MATERIAL PROVIDED:
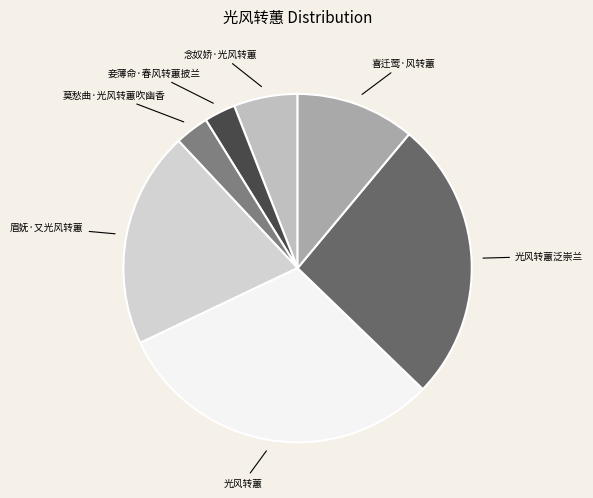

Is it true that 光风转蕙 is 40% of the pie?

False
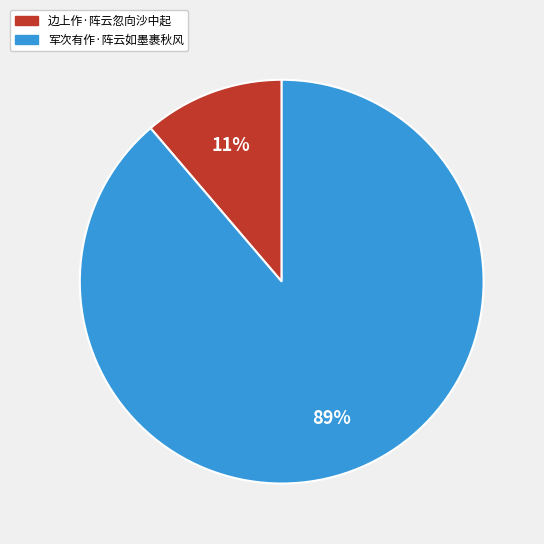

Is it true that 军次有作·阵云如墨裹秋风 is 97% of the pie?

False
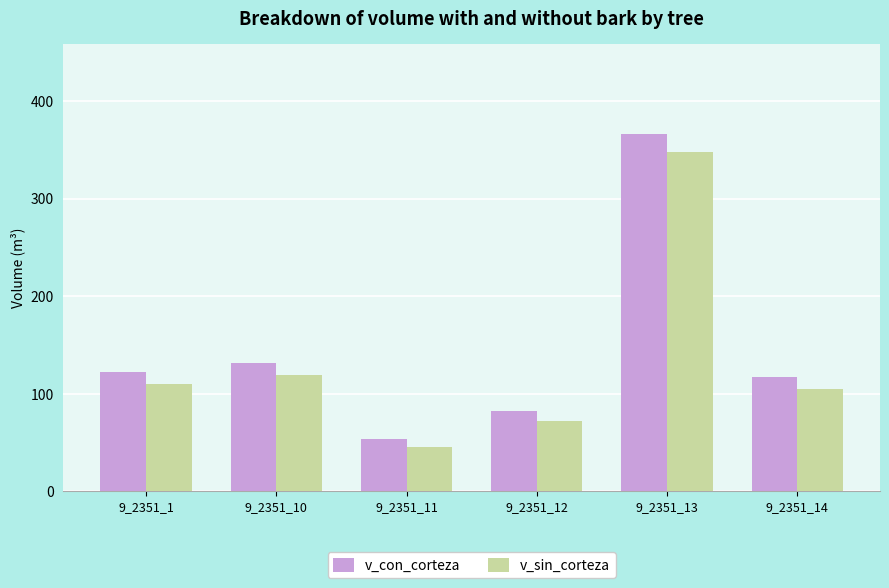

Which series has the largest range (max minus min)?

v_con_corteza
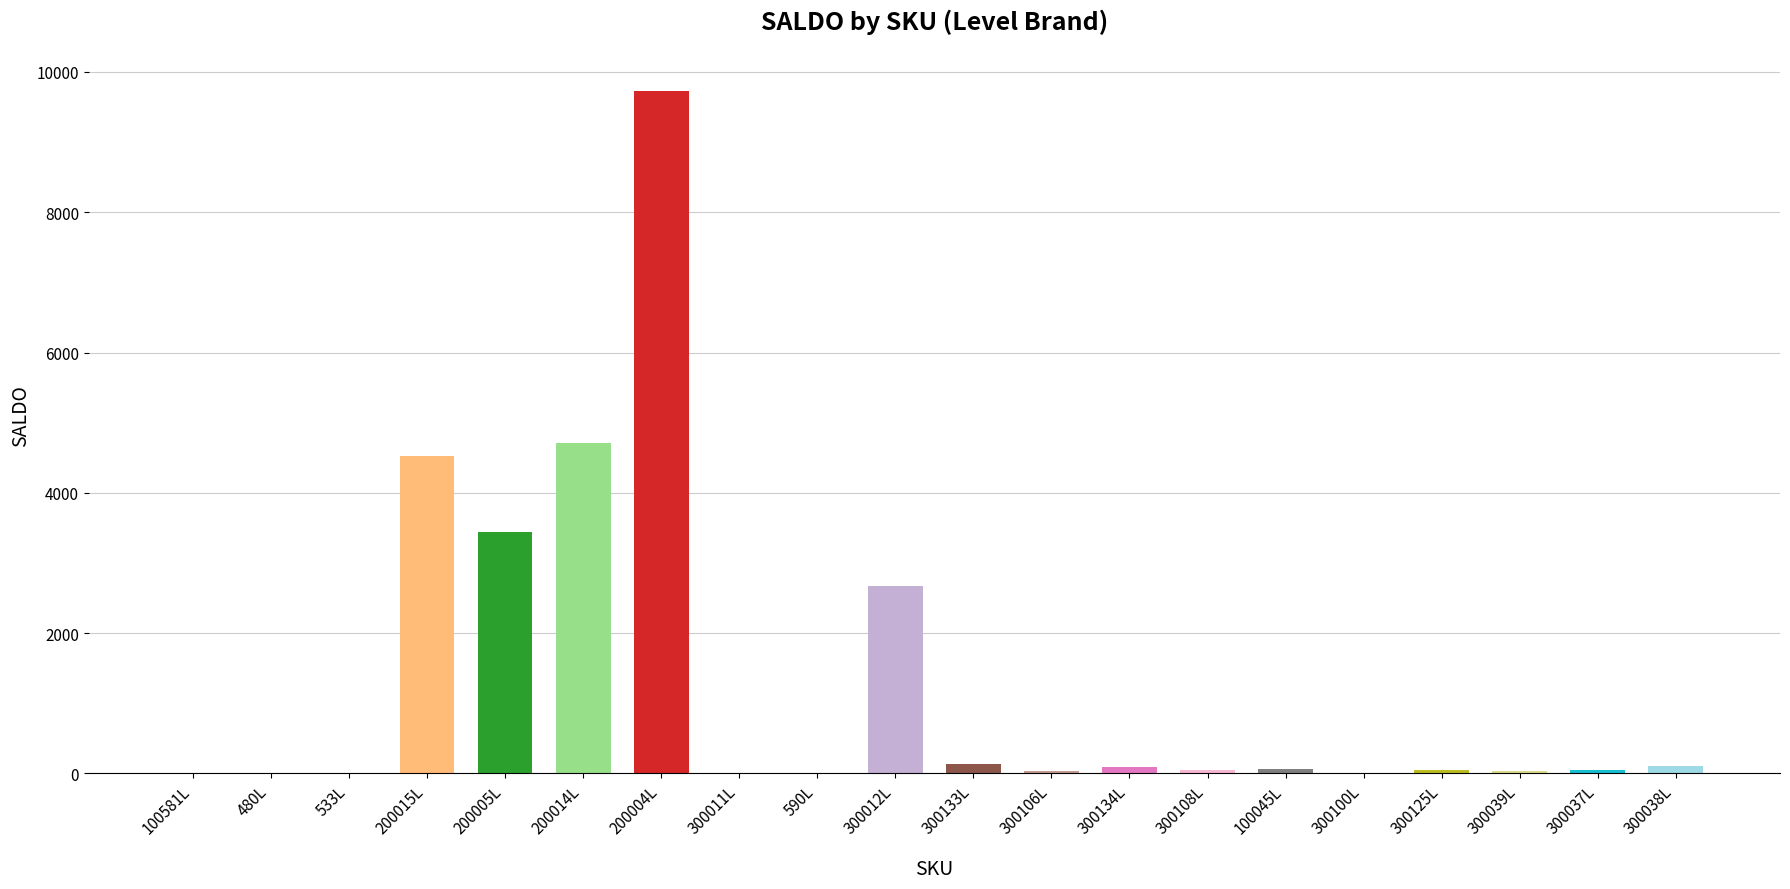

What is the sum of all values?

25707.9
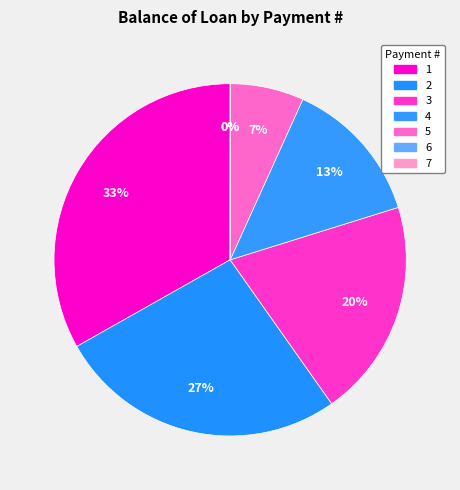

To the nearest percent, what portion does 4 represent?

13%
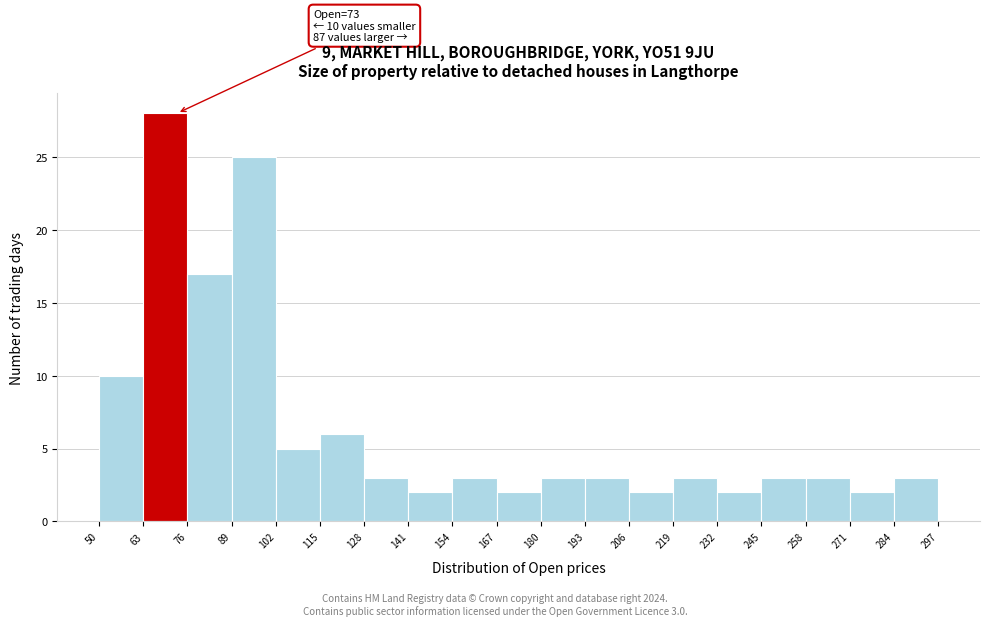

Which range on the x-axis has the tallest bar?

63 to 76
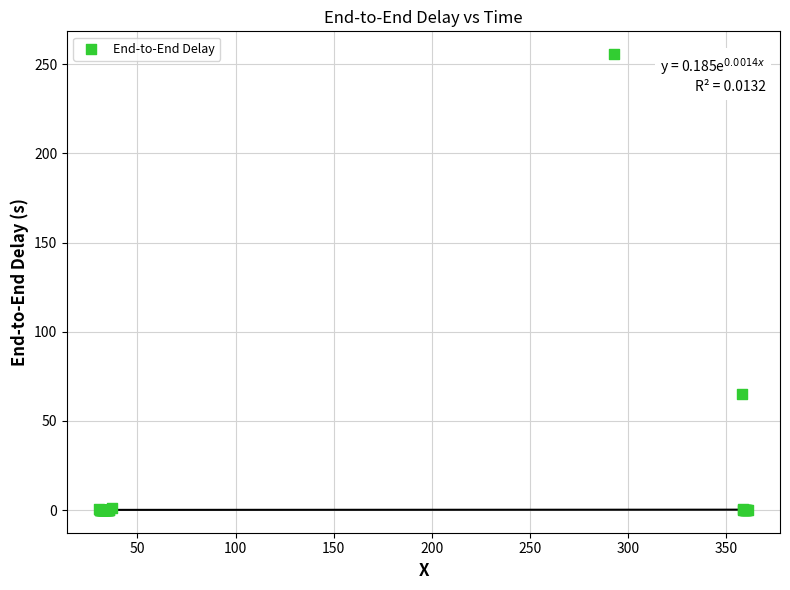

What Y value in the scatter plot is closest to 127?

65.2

INSTRUCTION: Rewrite all of the material above as a JSON list of strings, one string per line, with blank lines dropped. Leave the pictures out.

RESPONSE BOX:
[
  "Is it true that 光风转蕙 is 40% of the pie?",
  "False",
  "Is it true that 军次有作·阵云如墨裹秋风 is 97% of the pie?",
  "False",
  "Which series has the largest range (max minus min)?",
  "v_con_corteza",
  "What is the sum of all values?",
  "25707.9",
  "To the nearest percent, what portion does 4 represent?",
  "13%",
  "Which range on the x-axis has the tallest bar?",
  "63 to 76",
  "What Y value in the scatter plot is closest to 127?",
  "65.2"
]